Your Quarterly E-Zine
Edition 11 • December 2019

This website contains the latest edition of Forsyth Barr Focus, a quarterly on-line magazine written by senior members of Forsyth Barr's investment team.

If you experience any difficulty in accessing Forsyth Barr Focus,
please call 0800 367 227, or e-Mail for assistance.



With the New Zealand sharemarket (S&P/NZX50) having gained over 14% year to date, many investors are keen to understand the reasons behind this growth and the risks around the current momentum being sustained.

Our starting point is that unless there is an external shock to market sentiment, investors should continue to expect at least modest positive returns.

Two domestic factors which have the potential to increase market uncertainty are the upcoming General Election, which may or may not see a change in government, and a slowdown in the housing market.

We are not concerned about the first of these factors, as all political parties are promising greater fiscal stimulus and spending on housing and infrastructure. This should stabilise any potential decline in the construction sector and extend the earnings cycle for companies reliant on construction sector earnings growth. Similarly the housing slowdown that is occurring has plenty of fat in prices and this should dampen any negative impacts.

Addressing valuation concerns, we have seen plenty of reports suggesting that the New Zealand sharemarket is expensive. Our own analysts’ bottom-up expected-total-returns suggest effectively no returns over the next twelve months. We also know that New Zealand shares look expensive relative to international equities.

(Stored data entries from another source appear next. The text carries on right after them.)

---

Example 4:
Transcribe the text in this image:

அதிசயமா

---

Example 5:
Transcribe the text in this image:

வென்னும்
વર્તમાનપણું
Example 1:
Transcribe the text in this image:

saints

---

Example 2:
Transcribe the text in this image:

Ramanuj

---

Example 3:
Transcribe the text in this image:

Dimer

However, this relative premium to international markets is not new. In fact, over the last 10 to 12 years, the New Zealand sharemarket has usually traded at a premium to international markets. It did so before the Global Financial Crisis, with this trend also particularly evident over the last five years, since the partial privatisation of NZ electricity generators. These listings effectively increased the proportion of lower risk companies to over 50% of the market

NZ Equity Market PE premium history

We believe the price to earning (PE) premium has been in effect driven by the lowering of the volatility of the New Zealand sharemarket earnings relative to the world. As interest rates have fallen, this has made New Zealand company earnings more attractive to investors. While interest rates remain low (even if slightly higher), the New Zealand sharemarket should maintain this premium.

What about company earnings; are these at risk?

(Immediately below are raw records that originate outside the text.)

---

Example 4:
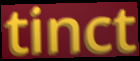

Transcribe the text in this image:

tinct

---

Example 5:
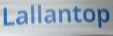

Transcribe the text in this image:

Lallantop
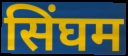
सिंघम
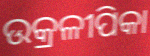
ଉକ୍ରଳୀପିକା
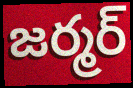
జర్మర్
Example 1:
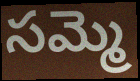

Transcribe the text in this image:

సమ్మె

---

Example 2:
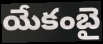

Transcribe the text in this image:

యేకంబై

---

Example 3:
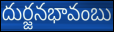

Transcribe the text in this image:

దుర్జనభావంబు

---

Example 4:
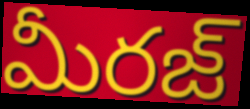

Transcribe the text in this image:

మీరజ్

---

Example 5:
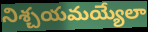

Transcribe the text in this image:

నిశ్చయమయ్యేలా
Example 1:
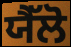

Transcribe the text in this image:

ਯੈੱਲੋ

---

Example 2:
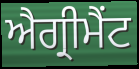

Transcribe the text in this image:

ਐਗ੍ਰੀਮੈਂਟ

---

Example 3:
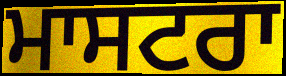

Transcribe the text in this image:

ਮਾਸਟਰਾ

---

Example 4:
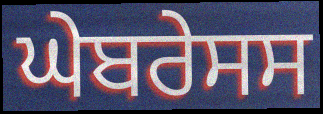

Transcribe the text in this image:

ਘੇਬਰੇਸਸ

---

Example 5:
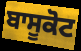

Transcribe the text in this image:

ਬਾਸੂਕੋਟ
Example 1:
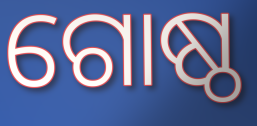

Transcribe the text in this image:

ଗୋଷ୍ଠ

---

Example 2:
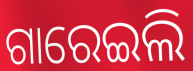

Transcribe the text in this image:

ଗାରେଇଲି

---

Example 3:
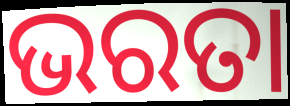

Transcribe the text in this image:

ଭରତା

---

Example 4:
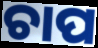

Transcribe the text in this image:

ଚାପ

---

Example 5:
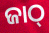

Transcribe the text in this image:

ଜାଠ୍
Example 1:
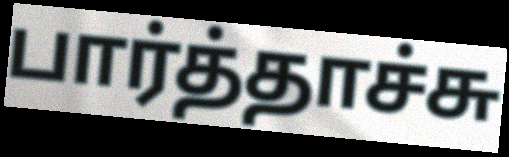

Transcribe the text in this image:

பார்த்தாச்சு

We have had a period of phenomenal returns from New Zealand shares and over the last five years the local sharemarket’s capital value has risen by around 65%. The good news is that earnings have explained most of this increase, while the rest has come from an expansion of price to earnings ratios (PEs).

How sustainable PEs are now, depends on actual earnings growth, looking forward. With no-one making any money out the booming construction sector and operating leverage just not coming through there are fears that we are currently in a “profitless cycle”. However, it’s important to remember that corporate earnings growth over the last 5 years has averaged 7.2% and growth expectations over the next two years average 5.5%. In other words, if share prices simply maintain their current levels, investors will still receive around 4.5% p.a. returns, through dividends.

In summary, from a top-down perspective, we believe that the current sharemarket growth cycle should be an extended one. This is supported by our positive view on migration, as well as greater fiscal spending arising from election promises. Regardless of what government is elected, more spending on services, housing and infrastructure is integral to the policies of all political parties. This should support the Reserve Bank’s 3.0% GDP growth forecast and (by inference) corporate earnings growth of around 5%.

What we need to focus on is therefore not New Zealand centric risks, but what could de-rail strengthening, synchronised, global economic growth. The bigger risk may be if global growth exceeds our expectations and interest rates rise faster than we currently expect.